RTBI hängt naturgemäss mit einem weiteren heiss diskutierten Trend der Branche zusammen: Big Data. Sind Informationen tatsächlich im Millisekunden-Bereich verfügbar, türmen sich in Kürze enorme Datenberge auf. Diese nur vorzuhalten, bringt Firmen nicht weiter. Die Daten müssen analysiert werden. Allerdings liefern nicht alle Daten wesentliche Informationen. Es gilt daher, die relevanten herauszufiltern und zueinander in Beziehung zu setzen. Um die nötigen Verknüpfungen zu erkennen, müssen dafür oft auch Daten aus weiteren Quellen hinzugezogen werden. Das erfordert natürlich etwas mehr Zeit als ein paar Millisekunden. Daher sollten Verantwortliche sich klar werden, in welchen Abständen Analysen überhaupt hilfreiche Einblicke für die Entscheidungsfindung liefern können. Das muss nicht zwingend in Real-Time sein. Für manche Anwender stellen Analysen einmal pro Woche schon eine bahnbrechende Weiterentwicklung dar.
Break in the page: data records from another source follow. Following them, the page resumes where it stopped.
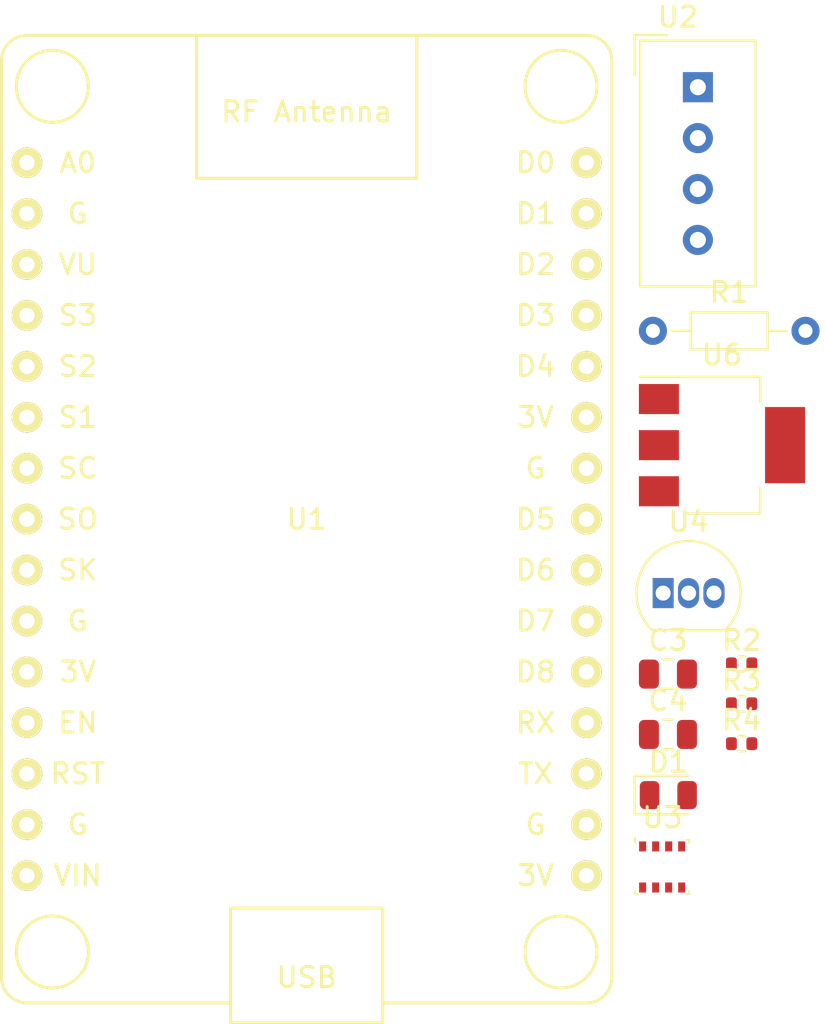
<source format=kicad_pcb>
(kicad_pcb (version 20221018) (generator pcbnew)

  (general
    (thickness 1.6)
  )

  (paper "A4")
  (layers
    (0 "F.Cu" signal)
    (31 "B.Cu" signal)
    (32 "B.Adhes" user "B.Adhesive")
    (33 "F.Adhes" user "F.Adhesive")
    (34 "B.Paste" user)
    (35 "F.Paste" user)
    (36 "B.SilkS" user "B.Silkscreen")
    (37 "F.SilkS" user "F.Silkscreen")
    (38 "B.Mask" user)
    (39 "F.Mask" user)
    (40 "Dwgs.User" user "User.Drawings")
    (41 "Cmts.User" user "User.Comments")
    (42 "Eco1.User" user "User.Eco1")
    (43 "Eco2.User" user "User.Eco2")
    (44 "Edge.Cuts" user)
    (45 "Margin" user)
    (46 "B.CrtYd" user "B.Courtyard")
    (47 "F.CrtYd" user "F.Courtyard")
    (48 "B.Fab" user)
    (49 "F.Fab" user)
    (50 "User.1" user)
    (51 "User.2" user)
    (52 "User.3" user)
    (53 "User.4" user)
    (54 "User.5" user)
    (55 "User.6" user)
    (56 "User.7" user)
    (57 "User.8" user)
    (58 "User.9" user)
  )

  (setup
    (pad_to_mask_clearance 0)
    (pcbplotparams
      (layerselection 0x00010fc_ffffffff)
      (plot_on_all_layers_selection 0x0000000_00000000)
      (disableapertmacros false)
      (usegerberextensions false)
      (usegerberattributes true)
      (usegerberadvancedattributes true)
      (creategerberjobfile true)
      (dashed_line_dash_ratio 12.000000)
      (dashed_line_gap_ratio 3.000000)
      (svgprecision 4)
      (plotframeref false)
      (viasonmask false)
      (mode 1)
      (useauxorigin false)
      (hpglpennumber 1)
      (hpglpenspeed 20)
      (hpglpendiameter 15.000000)
      (dxfpolygonmode true)
      (dxfimperialunits true)
      (dxfusepcbnewfont true)
      (psnegative false)
      (psa4output false)
      (plotreference true)
      (plotvalue true)
      (plotinvisibletext false)
      (sketchpadsonfab false)
      (subtractmaskfromsilk false)
      (outputformat 1)
      (mirror false)
      (drillshape 1)
      (scaleselection 1)
      (outputdirectory "")
    )
  )

  (net 0 "")
  (net 1 "+12V")
  (net 2 "GND")
  (net 3 "+3.3V")
  (net 4 "Net-(D1-K)")
  (net 5 "LDR")
  (net 6 "DS1820")
  (net 7 "unconnected-(U1-RSV-Pad2)")
  (net 8 "unconnected-(U1-RSV-Pad3)")
  (net 9 "unconnected-(U1-SD3(GPIO10)-Pad4)")
  (net 10 "unconnected-(U1-SD2(GPIO9)-Pad5)")
  (net 11 "unconnected-(U1-SD1(MOSI)-Pad6)")
  (net 12 "unconnected-(U1-CMD(CS)-Pad7)")
  (net 13 "unconnected-(U1-SDO(MISO)-Pad8)")
  (net 14 "unconnected-(U1-CLK(SCLK)-Pad9)")
  (net 15 "unconnected-(U1-GND-Pad10)")
  (net 16 "unconnected-(U1-3.3V-Pad11)")
  (net 17 "unconnected-(U1-EN-Pad12)")
  (net 18 "unconnected-(U1-RST-Pad13)")
  (net 19 "unconnected-(U1-3.3V-Pad16)")
  (net 20 "unconnected-(U1-GND-Pad17)")
  (net 21 "unconnected-(U1-TX(GPIO1)-Pad18)")
  (net 22 "unconnected-(U1-RX(DPIO3)-Pad19)")
  (net 23 "unconnected-(U1-D8(GPIO15)-Pad20)")
  (net 24 "unconnected-(U1-D7(GPIO13)-Pad21)")
  (net 25 "unconnected-(U1-D6(GPIO12)-Pad22)")
  (net 26 "unconnected-(U1-D5(GPIO14)-Pad23)")
  (net 27 "unconnected-(U1-GND-Pad24)")
  (net 28 "unconnected-(U1-3.3V-Pad25)")
  (net 29 "unconnected-(U1-D4(GPIO2)-Pad26)")
  (net 30 "BME280_SDA")
  (net 31 "BME280_SCL")
  (net 32 "DHT11")
  (net 33 "unconnected-(U2-NC-Pad3)")
  (net 34 "unconnected-(U3-CSB-Pad2)")
  (net 35 "unconnected-(U3-SDI-Pad3)")

  (footprint "Package_LGA:Bosch_LGA-8_2.5x2.5mm_P0.65mm_ClockwisePinNumbering" (layer "F.Cu") (at 156.1875 110.89375))

  (footprint "Resistor_SMD:R_0402_1005Metric" (layer "F.Cu") (at 160.1575 104.74375))

  (footprint "Package_TO_SOT_SMD:SOT-223-3_TabPin2" (layer "F.Cu") (at 159.1775 89.85375))

  (footprint "Capacitor_SMD:C_0805_2012Metric" (layer "F.Cu") (at 156.4775 104.28375))

  (footprint "Resistor_THT:R_Axial_DIN0204_L3.6mm_D1.6mm_P7.62mm_Horizontal" (layer "F.Cu") (at 155.7275 84.15375))

  (footprint "Package_TO_SOT_THT:TO-92_Inline" (layer "F.Cu") (at 156.2375 97.23375))

  (footprint "LED_SMD:LED_0805_2012Metric" (layer "F.Cu") (at 156.4975 107.30875))

  (footprint "Sensor:Aosong_DHT11_5.5x12.0_P2.54mm" (layer "F.Cu") (at 157.9725 71.99875))

  (footprint "Resistor_SMD:R_0402_1005Metric" (layer "F.Cu") (at 160.1575 102.75375))

  (footprint "Capacitor_SMD:C_0805_2012Metric" (layer "F.Cu") (at 156.4775 101.27375))

  (footprint "Resistor_SMD:R_0402_1005Metric" (layer "F.Cu") (at 160.1575 100.76375))

  (footprint "ESP8266:NodeMCU1.0(12-E)" (layer "F.Cu") (at 138.4375 93.54375))

)

</source>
Near-Real-Time für geschäftskritische Anwendungen

In diese Kategorie der „Fast-Echtzeit“-Analysen fallen die meisten Anwendungsbeispiele. Die Zeitspannen sind logischerweise etwas länger als bei Real-Time. Dennoch unterstützen derartige Analysen in Situationen, in denen Verantwortliche geschäftskritische Entscheidungen in nur wenigen Minuten treffen müssen und nicht eine Woche oder länger auf Reports warten können. Ein anschauliches Beispiel ist hier ein Taxiunternehmen aus den USA: Die Zentrale benötigt einen exakten Überblick über die Auslastung der einzelnen Taxis und die Tagesumsätze. Sie behält im Auge, ob es gehäuft Anfragen in einer bestimmten Region gibt, etwa aufgrund von Veranstaltungen. So können die Callcenter-Mitarbeiter die Taxis gezielter mit Kundenanfragen in Einklang bringen und zwei Fliegen mit einer Klappe schlagen: Die einzelnen Wagen lassen sich effizienter auslasten und die Passagiere müssen nicht ewig auf das bestellte Taxi warten.

Mein Fazit

Richtiges Real-Time scheitert am Faktor Mensch. Das menschliche Gehirn ist kein Super-Computer. Folglich kann auch kein Mensch auf Analyseergebnisse reagieren, die in Echtzeit vorliegen. Obwohl unsere Technologie Real-Time BI leisten kann, sind unserer Erfahrung nach Updates für Geschäfts- und Produktionsdaten in Intervallen von unter fünf Minuten nicht wirklich sinnvoll. Das heisst: In den meisten RTBI-Fällen geht es mehr um „Near-Real-Time“-Anwendungen. Und selbst das ist oft zu viel des Guten. Kommen Firmen zu dem Schluss, dass Analysen im Wochenrhythmus ausreichen, um fundierte Entscheidungen für den Unternehmenserfolg zu treffen, ist Real-Time überflüssig.